▶ What you are asked to do
Continue the essay on "next-in-line" presidential candidates, picking up right after its last sentence.
(Document segment)
Two of the three exceptions were former or sitting vice presidents — Walter Mondale in 1984 and Al Gore in 2000 — who used their positions to consolidate power. The third was John Kerry, who won the nomination because of a combination of the mistaken belief that he was the Democrats’ best shot at beating Bush — whom Democrats hated more than they loved outsiders — and Howard Dean’s sudden implosion.
On the Democratic side for 2016, the two top-tier candidates are both next-in-liners, Hillary Clinton and Joe Biden (stop laughing). Clinton is the indisputable front-runner: She’s more popular; she was the runner-up in 2008; she’s the dashboard saint of elite feminist groups; and she and her husband have been working the party machinery nonstop while Biden has been, if you believe The Onion, waxing his vintage Trans Am in the White House driveway.
The contrast between the two parties is amazing.
To say that the GOP base has soured on this next-in-line thing is an understatement on par with “Dennis Rodman wouldn’t make an ideal babysitter.” Talk to a conservative audience about the “next-in-line” habit and you’ll likely hear the sorts of boos and hisses you’d expect at a sports bar when you change the channel to a C-SPAN hearing on rural electrification.
(End Document segment)
(Extracted material)
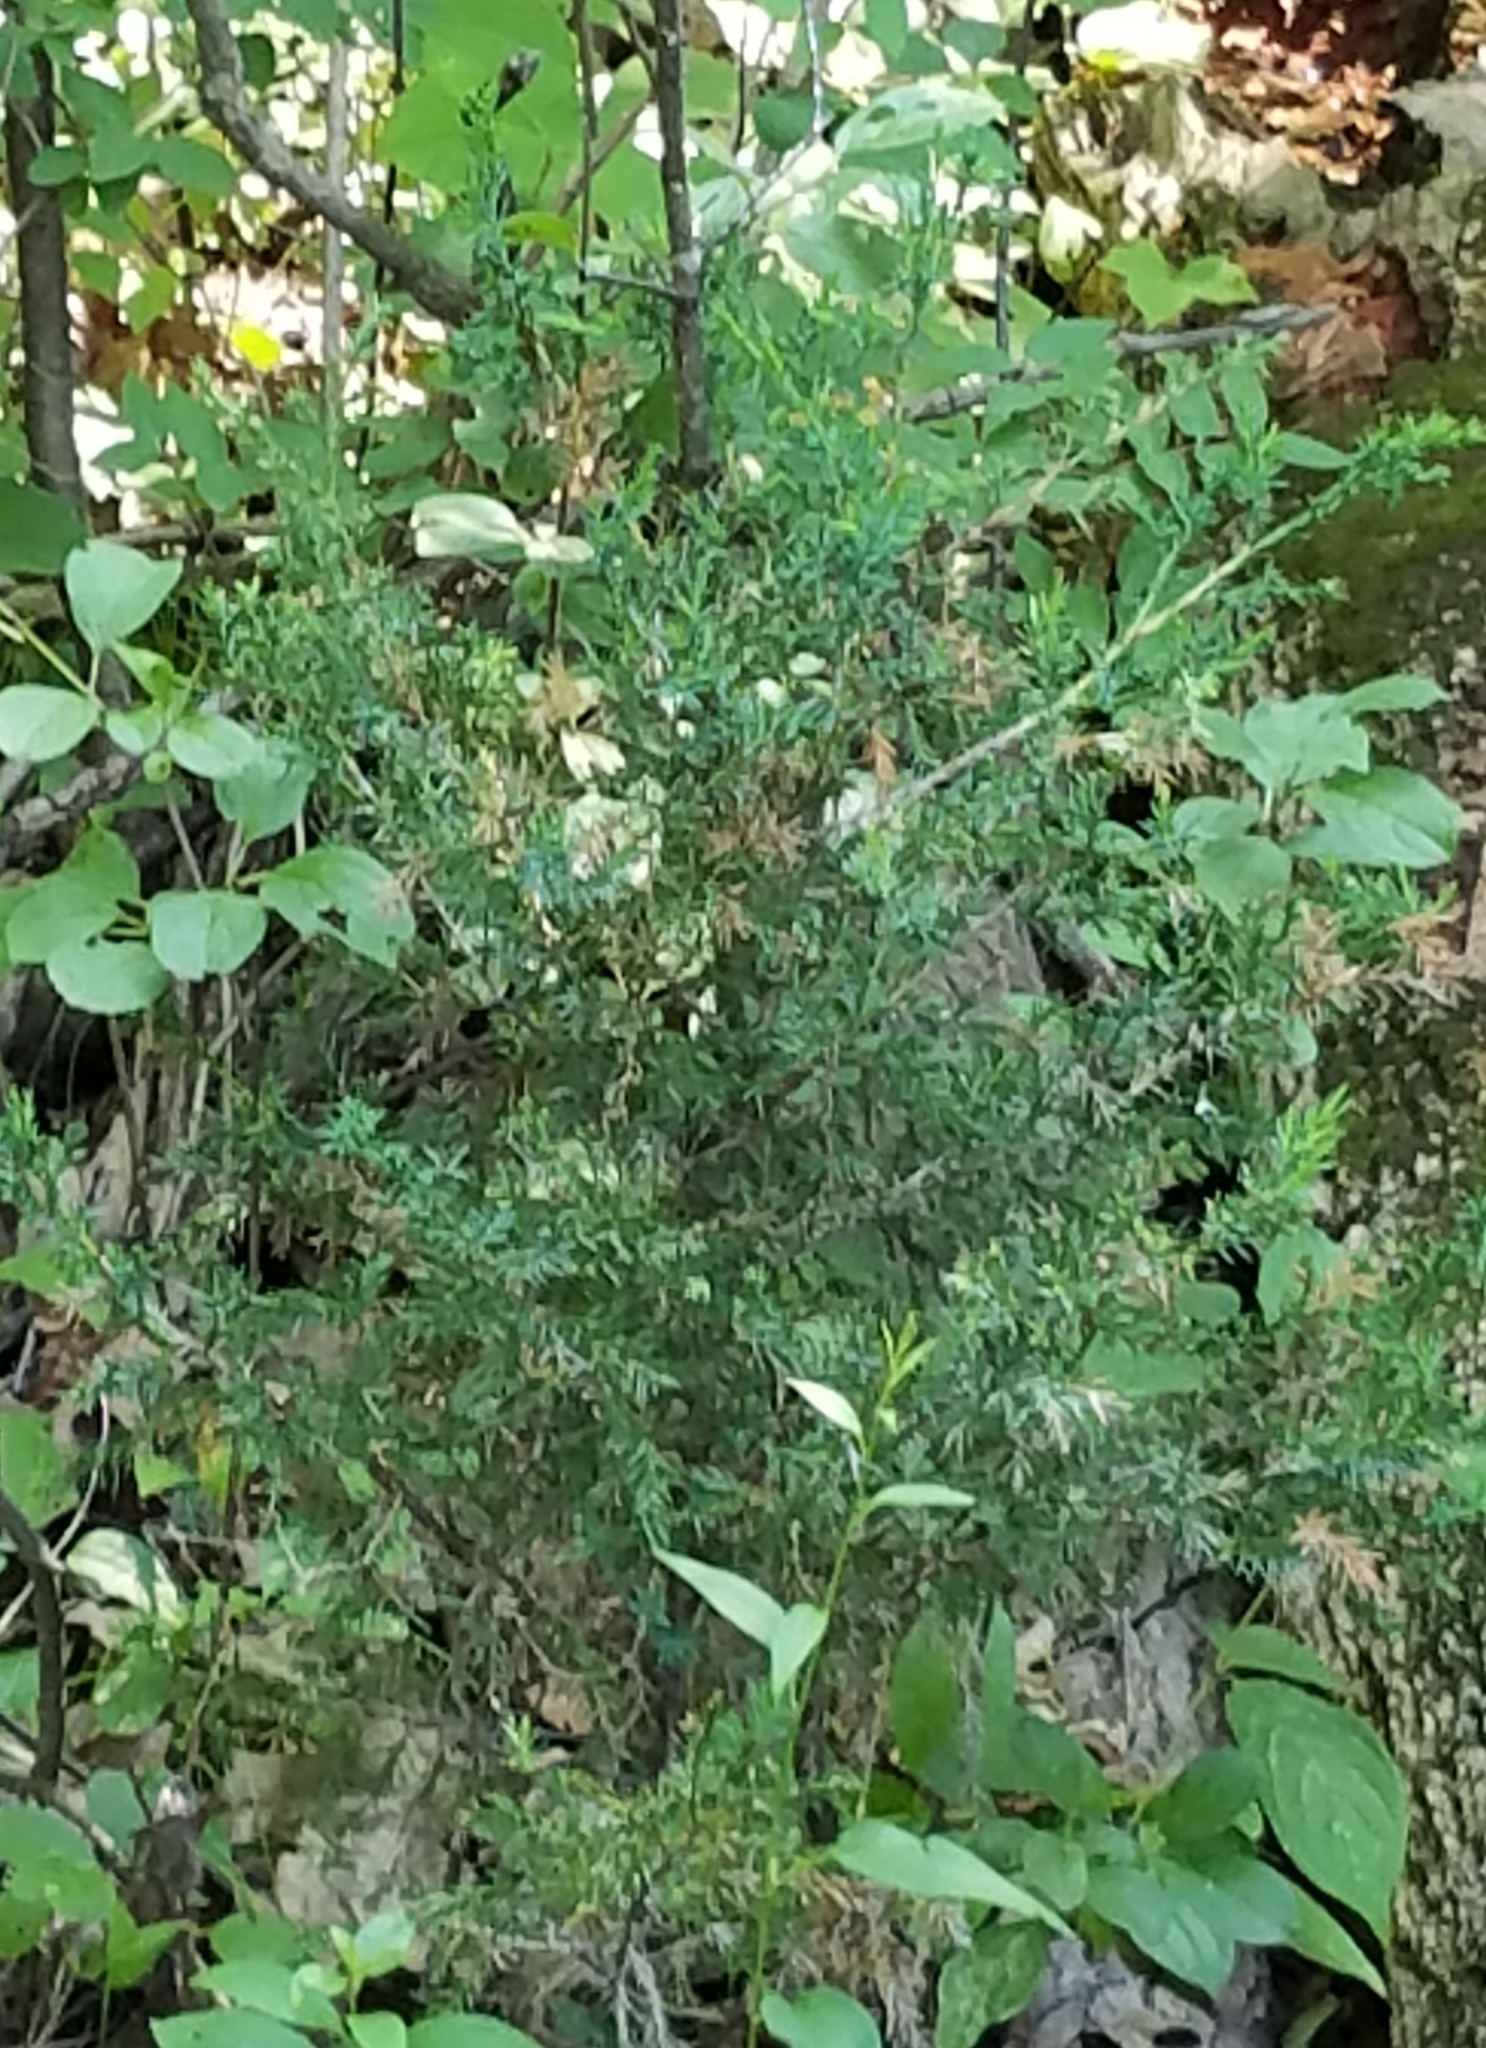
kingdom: Plantae
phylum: Tracheophyta
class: Pinopsida
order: Pinales
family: Cupressaceae
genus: Juniperus
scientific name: Juniperus virginiana
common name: Red juniper
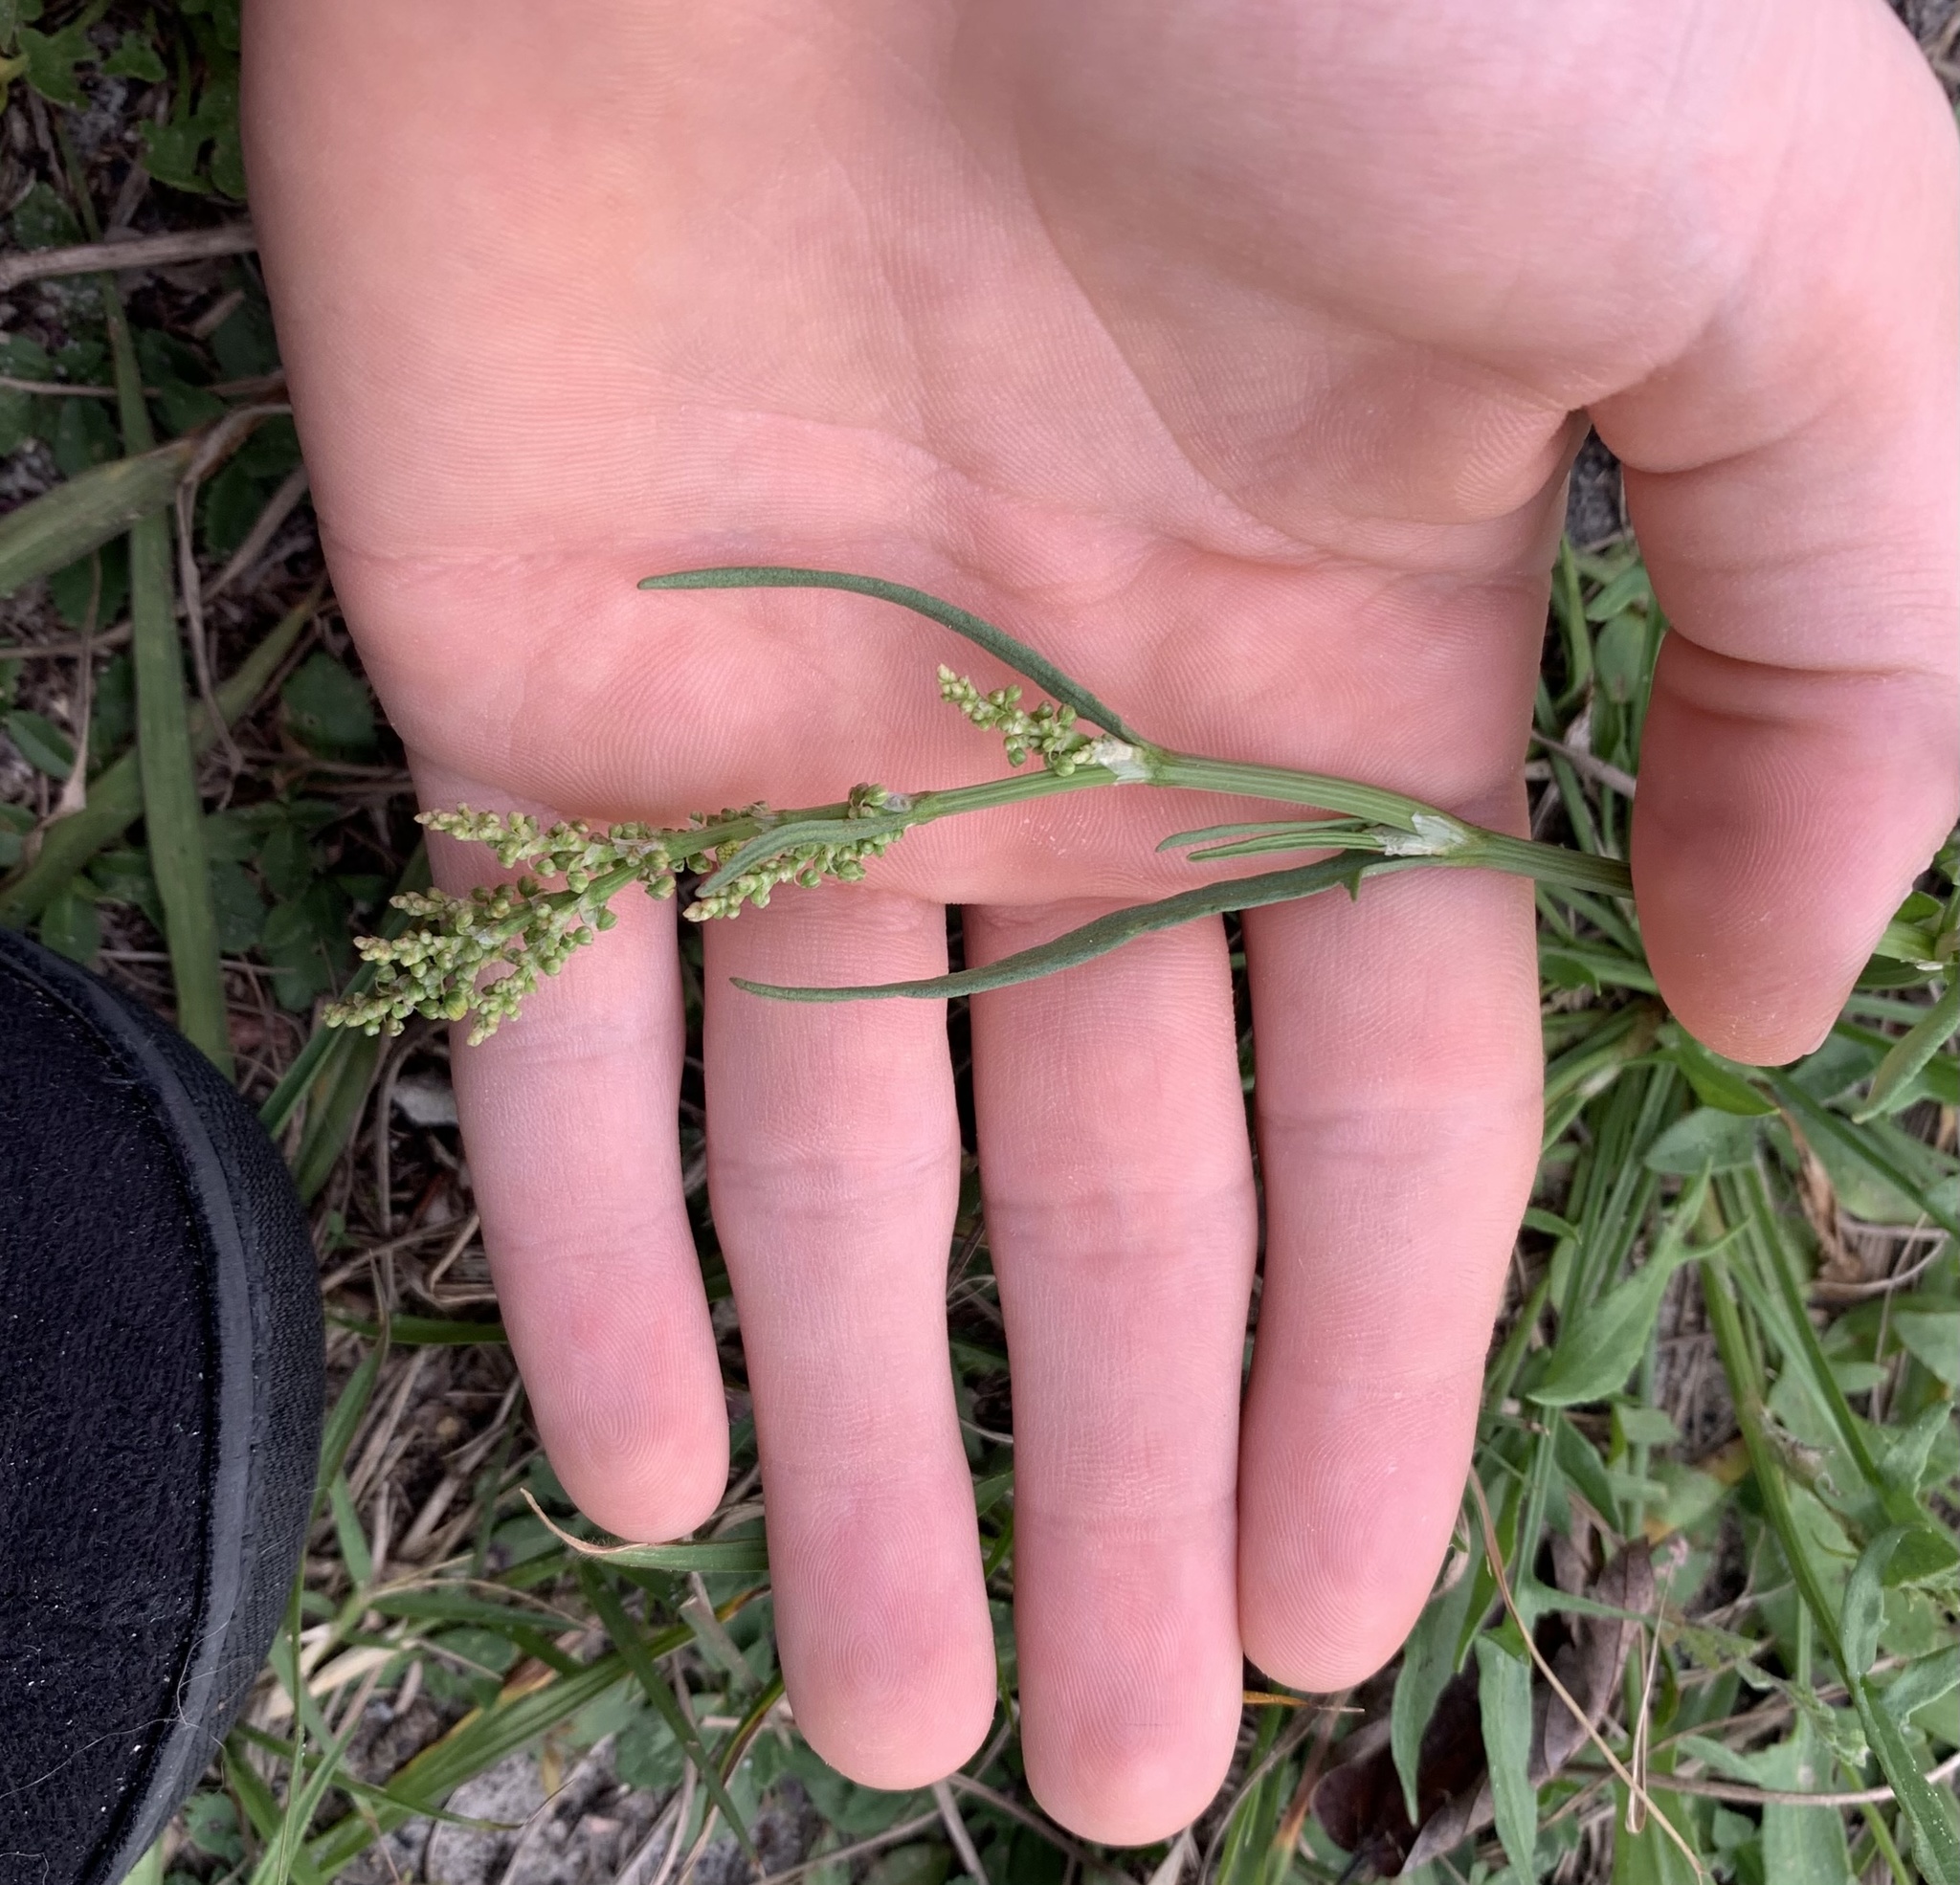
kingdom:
(End Extracted material)
▶ Exercise response
Republicans want an outsider, which is why the senators aiming for the nomination — Ted Cruz, Rand Paul and Marco Rubio — spend much of their time denouncing the city they work in. The governors — Scott Walker of Wisconsin, Bobby Jindal of Louisiana, Chris Christie of New Jersey, Mike Huckabee, formerly of Arkansas — have it easier, but they certainly never miss an opportunity to express their disappointment in Washington. Wisconsin Rep. Paul Ryan, Romney’s running mate in 2012, is the one candidate who could claim next-in-line status without setting off a riot, but he’s unlikely to run. Jeb Bush is beloved by the party establishment, but nothing short of a legal name change would appease the tea party.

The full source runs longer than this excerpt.